Sitagliptin is a drug used to lower blood sugar levels in adults with type 2 diabetes, but the treatment is not effective in all patients. Now, researchers have identified a gut microbial enzyme whose activity may contribute to the variable responses to sitagliptin observed among people with diabetes.
The findings, published in Science, suggest that treatment approaches that target both human and gut microbial enzymes can achieve greater clinical efficacy.
The gut microbiota produces a wide range of proteins called isozymes, which have functions similar to enzymes produced by the human body. For example, isozymes of human DPP4, an enzyme that increases insulin secretion and is a therapeutic target for the management of type 2 diabetes, have been found in many organisms, including bacteria.

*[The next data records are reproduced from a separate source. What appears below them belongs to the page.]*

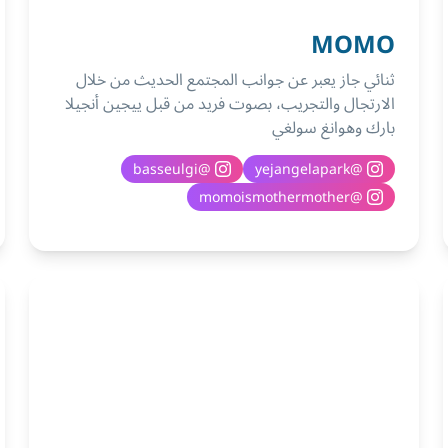
MOMO
ثنائي جاز يعبر عن جوانب المجتمع الحديث من خلال
الارتجال والتجريب، بصوت فريد من قبل ييجين أنجيلا
بارك وهوانغ سولغي
basseulgi
@
yejangelapark
@
momoismothermother
@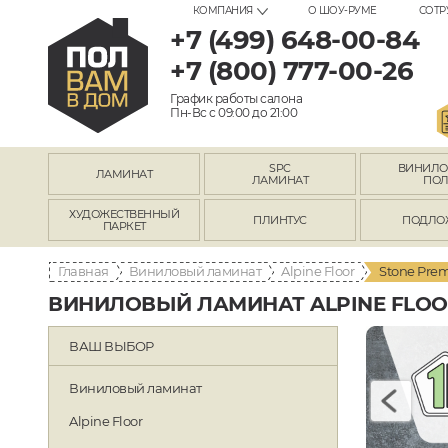
КОМПАНИЯ
О ШОУ-РУМЕ
СОТР
+7 (499) 648-00-84
+7 (800) 777-00-26
График работы салона
Пн-Вс с 09:00 до 21:00
SPC
ВИНИЛ
ЛАМИНАТ
ЛАМИНАТ
ПО
ХУДОЖЕСТВЕННЫЙ
ПЛИНТУС
ПОДЛО
ПАРКЕТ
Главная
Виниловый ламинат
Alpine Floor
Stone Pre
ВИНИЛОВЫЙ ЛАМИНАТ ALPINE FLOOR
ВАШ ВЫБОР
Виниловый ламинат
Alpine Floor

However, it’s unclear which gut bacteria produce DPP4 isozymes or what effects microbiota-derived DPP4 may have on host health. Researchers led by Kai Wang at Peking University in China developed a screening platform to identify isozymes that may influence host physiology. Then, they used the platform to screen stool-derived communities of human and mouse gut bacteria that were similar to the original gut microbiota.
Enzyme screen
Among the enzymes identified in the screen, the team selected 110 enzymes that are involved in various human diseases, including a bacterial DPP4 that is expressed by specific Bacteroides species, including B. thetaiotaomicron, B. fragilis, B. eggerthii, B. vulgatus and B. dorei.
In mice fed a high-fat diet, this microbial DPP4 decreased the activity of glucagon-like peptide-1 (GLP-1), a hormone that reduces appetite and stimulates the release of insulin. Because a high-fat diet can induce changes in the composition of the gut microbiota, leading to damage to the intestinal barrier, the researchers speculated that the ‘leaky gut’ induced by a high-fat diet could allow microbial DPP4 to decrease the activity of host GLP-1 in mice.

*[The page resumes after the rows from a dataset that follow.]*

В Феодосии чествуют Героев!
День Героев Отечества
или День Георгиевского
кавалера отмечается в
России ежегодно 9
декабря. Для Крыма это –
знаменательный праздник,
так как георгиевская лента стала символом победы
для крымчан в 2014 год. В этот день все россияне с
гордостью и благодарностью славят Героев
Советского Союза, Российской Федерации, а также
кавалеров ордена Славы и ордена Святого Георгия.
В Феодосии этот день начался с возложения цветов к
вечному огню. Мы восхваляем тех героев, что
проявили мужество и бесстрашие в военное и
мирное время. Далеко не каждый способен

Indeed, after 12 weeks on a high-fat diet, the animals showed an increased intestinal barrier permeability. In these mice, the gut microbiota appeared to contribute to DPP4 activity in dampening GLP-1 levels, the researchers found.
Diabetes management
In mice fed a high-fat diet, microbial DPP4 also disrupted glucose metabolism. However, sitagliptin and other inhibitors of human DPP4, which are commonly used to treat diabetes, did not fully impair the activity of microbial DPP4. Indeed, further tests showed that the enzyme limits the efficacy of sitagliptin in people with diabetes and in glucose-intolerant mice. “Differences in the gut microbiota may explain why some individuals respond to antidiabetic DPP4 inhibitors but others do not,” the researchers say.
Next, the team set out to identify inhibitors of microbial DPP4. To do so, the researchers developed a drug-screening system and tested the inhibitory effects of more than 100,000 compounds on microbial DPP4. They found that a compound called Dau-d4 inhibited DPP4 activity in Bacteroides species and improved glucose tolerance in obese mice.

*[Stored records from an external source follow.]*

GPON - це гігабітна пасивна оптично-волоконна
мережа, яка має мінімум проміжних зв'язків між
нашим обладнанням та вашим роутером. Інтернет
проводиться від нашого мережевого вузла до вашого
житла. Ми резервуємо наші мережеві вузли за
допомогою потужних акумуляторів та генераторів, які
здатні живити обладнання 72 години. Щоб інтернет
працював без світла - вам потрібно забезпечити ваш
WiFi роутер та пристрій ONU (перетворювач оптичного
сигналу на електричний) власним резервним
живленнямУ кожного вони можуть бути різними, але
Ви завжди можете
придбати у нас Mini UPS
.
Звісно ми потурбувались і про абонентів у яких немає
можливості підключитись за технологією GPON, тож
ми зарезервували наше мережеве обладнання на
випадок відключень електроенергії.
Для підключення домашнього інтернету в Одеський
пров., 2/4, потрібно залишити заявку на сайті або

The findings suggest that Dau-d4 can supplement current DPP4 treatment approaches for type 2 diabetes.
“By showing the benefit of pharmacological inhibition of microbial DPP4, our results highlight the potential value of targeting this microbial enzyme in the clinical treatment of patients with [type 2 diabetes] who show poor responses to currently used DPP4 inhibitors,” the researchers say. “Such a ‘drugs for bugs’ approach in the management for this common chronic disease could be expanded to other similar human diseases.”